**Task directions:**
Give a verbatim copy of the lines below, minus the pictures.

**Collected data:**
########################################

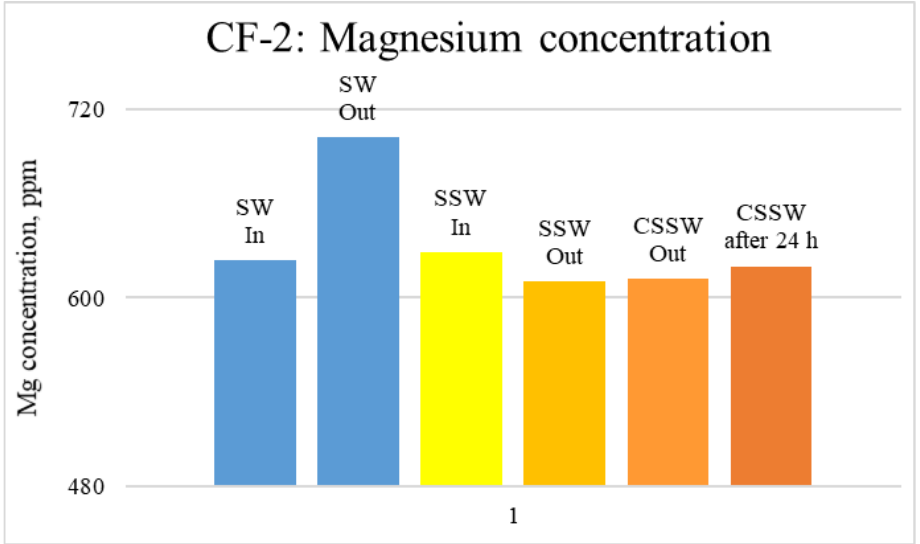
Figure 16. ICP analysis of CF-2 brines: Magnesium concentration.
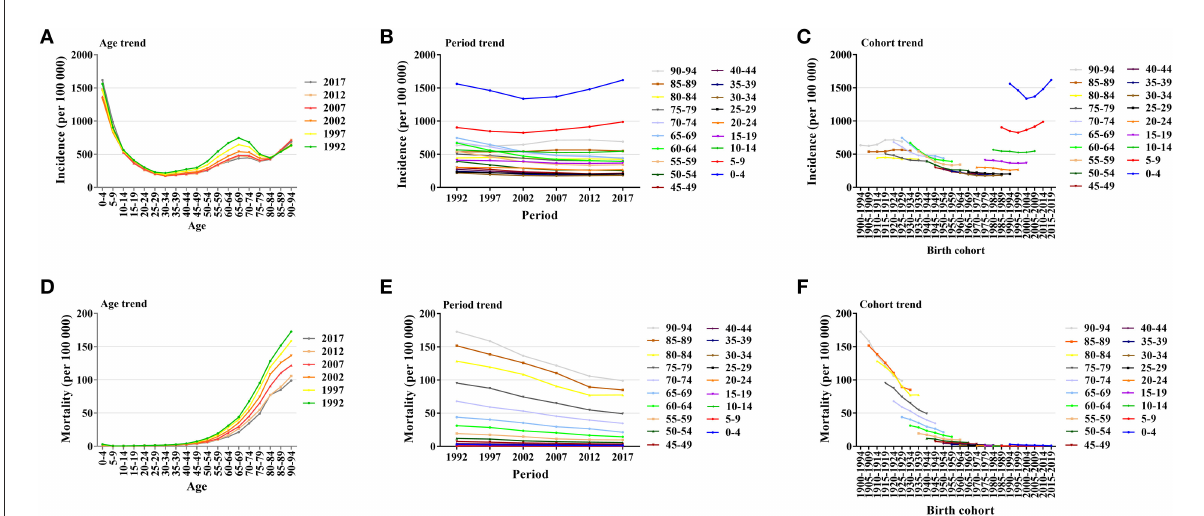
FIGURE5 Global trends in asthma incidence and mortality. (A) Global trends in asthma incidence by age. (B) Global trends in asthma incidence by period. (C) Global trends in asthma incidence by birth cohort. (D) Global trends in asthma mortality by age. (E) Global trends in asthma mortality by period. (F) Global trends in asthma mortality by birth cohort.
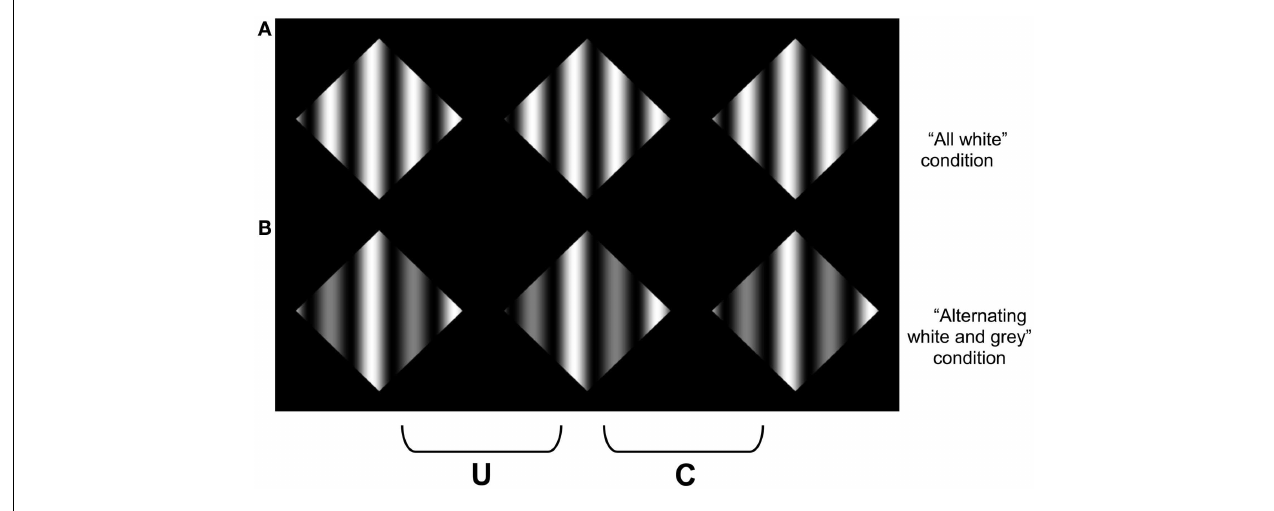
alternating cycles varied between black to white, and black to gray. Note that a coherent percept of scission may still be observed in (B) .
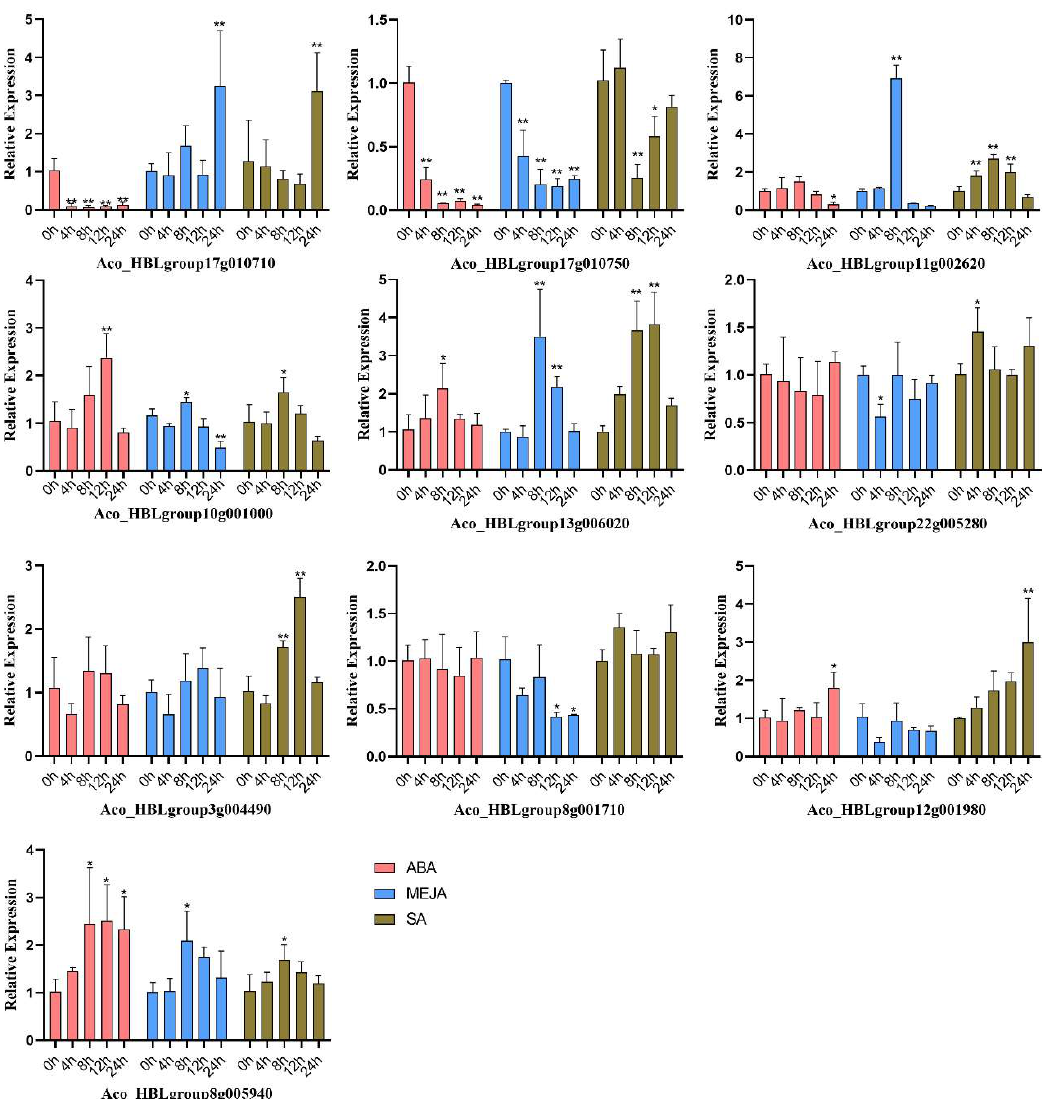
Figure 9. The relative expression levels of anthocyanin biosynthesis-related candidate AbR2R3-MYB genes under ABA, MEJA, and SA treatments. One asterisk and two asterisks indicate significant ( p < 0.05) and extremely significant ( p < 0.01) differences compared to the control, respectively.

########################################

**Expected answer:**
Figure 16. ICP analysis of CF-2 brines: Magnesium concentration.
FIGURE5 Global trends in asthma incidence and mortality. (A) Global trends in asthma incidence by age. (B) Global trends in asthma incidence by period. (C) Global trends in asthma incidence by birth cohort. (D) Global trends in asthma mortality by age. (E) Global trends in asthma mortality by period. (F) Global trends in asthma mortality by birth cohort.
alternating cycles varied between black to white, and black to gray. Note that a coherent percept of scission may still be observed in (B) .
Figure 9. The relative expression levels of anthocyanin biosynthesis-related candidate AbR2R3-MYB genes under ABA, MEJA, and SA treatments. One asterisk and two asterisks indicate significant ( p < 0.05) and extremely significant ( p < 0.01) differences compared to the control, respectively.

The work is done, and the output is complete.